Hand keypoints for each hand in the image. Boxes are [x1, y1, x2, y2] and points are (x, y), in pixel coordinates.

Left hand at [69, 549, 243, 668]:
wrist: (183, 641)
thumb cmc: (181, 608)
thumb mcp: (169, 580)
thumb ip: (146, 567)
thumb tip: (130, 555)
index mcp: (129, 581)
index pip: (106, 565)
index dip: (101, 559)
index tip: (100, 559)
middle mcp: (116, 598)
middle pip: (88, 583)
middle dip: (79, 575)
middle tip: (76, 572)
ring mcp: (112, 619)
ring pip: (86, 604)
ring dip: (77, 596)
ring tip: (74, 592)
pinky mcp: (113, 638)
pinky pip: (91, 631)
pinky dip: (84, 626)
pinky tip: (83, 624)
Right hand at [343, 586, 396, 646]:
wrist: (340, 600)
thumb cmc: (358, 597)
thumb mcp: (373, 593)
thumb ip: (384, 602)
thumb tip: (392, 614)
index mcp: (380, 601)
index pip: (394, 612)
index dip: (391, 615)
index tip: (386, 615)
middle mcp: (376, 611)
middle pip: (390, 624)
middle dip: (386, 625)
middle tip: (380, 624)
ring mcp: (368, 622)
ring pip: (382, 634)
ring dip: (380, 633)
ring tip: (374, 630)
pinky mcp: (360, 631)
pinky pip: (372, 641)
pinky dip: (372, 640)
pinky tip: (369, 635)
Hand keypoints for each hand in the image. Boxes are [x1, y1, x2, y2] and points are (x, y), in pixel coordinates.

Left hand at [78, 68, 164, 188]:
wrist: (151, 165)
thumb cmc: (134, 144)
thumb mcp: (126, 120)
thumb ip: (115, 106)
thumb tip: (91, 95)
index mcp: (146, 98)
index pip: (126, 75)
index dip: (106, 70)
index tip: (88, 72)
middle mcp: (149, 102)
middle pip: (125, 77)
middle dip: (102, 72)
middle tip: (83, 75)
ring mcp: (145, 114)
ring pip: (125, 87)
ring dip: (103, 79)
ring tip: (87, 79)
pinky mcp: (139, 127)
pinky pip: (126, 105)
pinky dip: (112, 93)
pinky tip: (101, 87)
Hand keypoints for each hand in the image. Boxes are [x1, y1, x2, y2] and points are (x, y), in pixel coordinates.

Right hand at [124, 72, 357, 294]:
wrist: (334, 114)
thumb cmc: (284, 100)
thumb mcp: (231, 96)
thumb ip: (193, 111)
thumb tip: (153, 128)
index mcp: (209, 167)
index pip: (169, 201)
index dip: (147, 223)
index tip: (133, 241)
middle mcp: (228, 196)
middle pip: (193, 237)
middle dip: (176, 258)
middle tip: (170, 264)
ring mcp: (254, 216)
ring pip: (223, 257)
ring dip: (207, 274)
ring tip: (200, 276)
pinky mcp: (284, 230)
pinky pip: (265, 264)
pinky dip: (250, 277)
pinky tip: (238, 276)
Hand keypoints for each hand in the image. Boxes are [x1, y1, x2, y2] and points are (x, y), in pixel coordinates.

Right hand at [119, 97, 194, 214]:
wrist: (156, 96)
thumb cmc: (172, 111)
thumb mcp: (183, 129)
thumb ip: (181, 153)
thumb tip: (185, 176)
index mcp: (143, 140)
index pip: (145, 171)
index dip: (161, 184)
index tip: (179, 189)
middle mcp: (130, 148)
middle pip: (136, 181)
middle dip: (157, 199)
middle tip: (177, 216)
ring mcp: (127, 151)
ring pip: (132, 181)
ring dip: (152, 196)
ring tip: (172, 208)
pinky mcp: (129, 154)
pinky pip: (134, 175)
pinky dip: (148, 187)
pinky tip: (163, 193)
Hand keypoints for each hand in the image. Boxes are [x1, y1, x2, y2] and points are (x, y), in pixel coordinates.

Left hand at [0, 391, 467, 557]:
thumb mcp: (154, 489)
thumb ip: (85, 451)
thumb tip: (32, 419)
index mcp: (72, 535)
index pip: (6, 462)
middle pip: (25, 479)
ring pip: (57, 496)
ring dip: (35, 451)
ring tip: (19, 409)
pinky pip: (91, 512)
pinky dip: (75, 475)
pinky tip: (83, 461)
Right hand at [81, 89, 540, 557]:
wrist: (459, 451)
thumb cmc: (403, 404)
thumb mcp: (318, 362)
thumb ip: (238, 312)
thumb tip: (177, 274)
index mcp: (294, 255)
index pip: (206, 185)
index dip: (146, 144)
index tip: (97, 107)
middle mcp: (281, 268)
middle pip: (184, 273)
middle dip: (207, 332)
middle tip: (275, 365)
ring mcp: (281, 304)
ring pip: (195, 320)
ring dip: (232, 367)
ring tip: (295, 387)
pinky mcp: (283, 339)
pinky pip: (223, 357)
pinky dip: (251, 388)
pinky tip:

__________

#### [EXERCISE OBJECTIVE]
Take each line above that holds the string "Right" and copy it.

#### [SOLUTION FOR THIS PROBLEM]
Right hand at [343, 586, 396, 646]:
Right hand at [124, 72, 357, 294]:
Right hand at [119, 97, 194, 214]:
Right hand at [81, 89, 540, 557]:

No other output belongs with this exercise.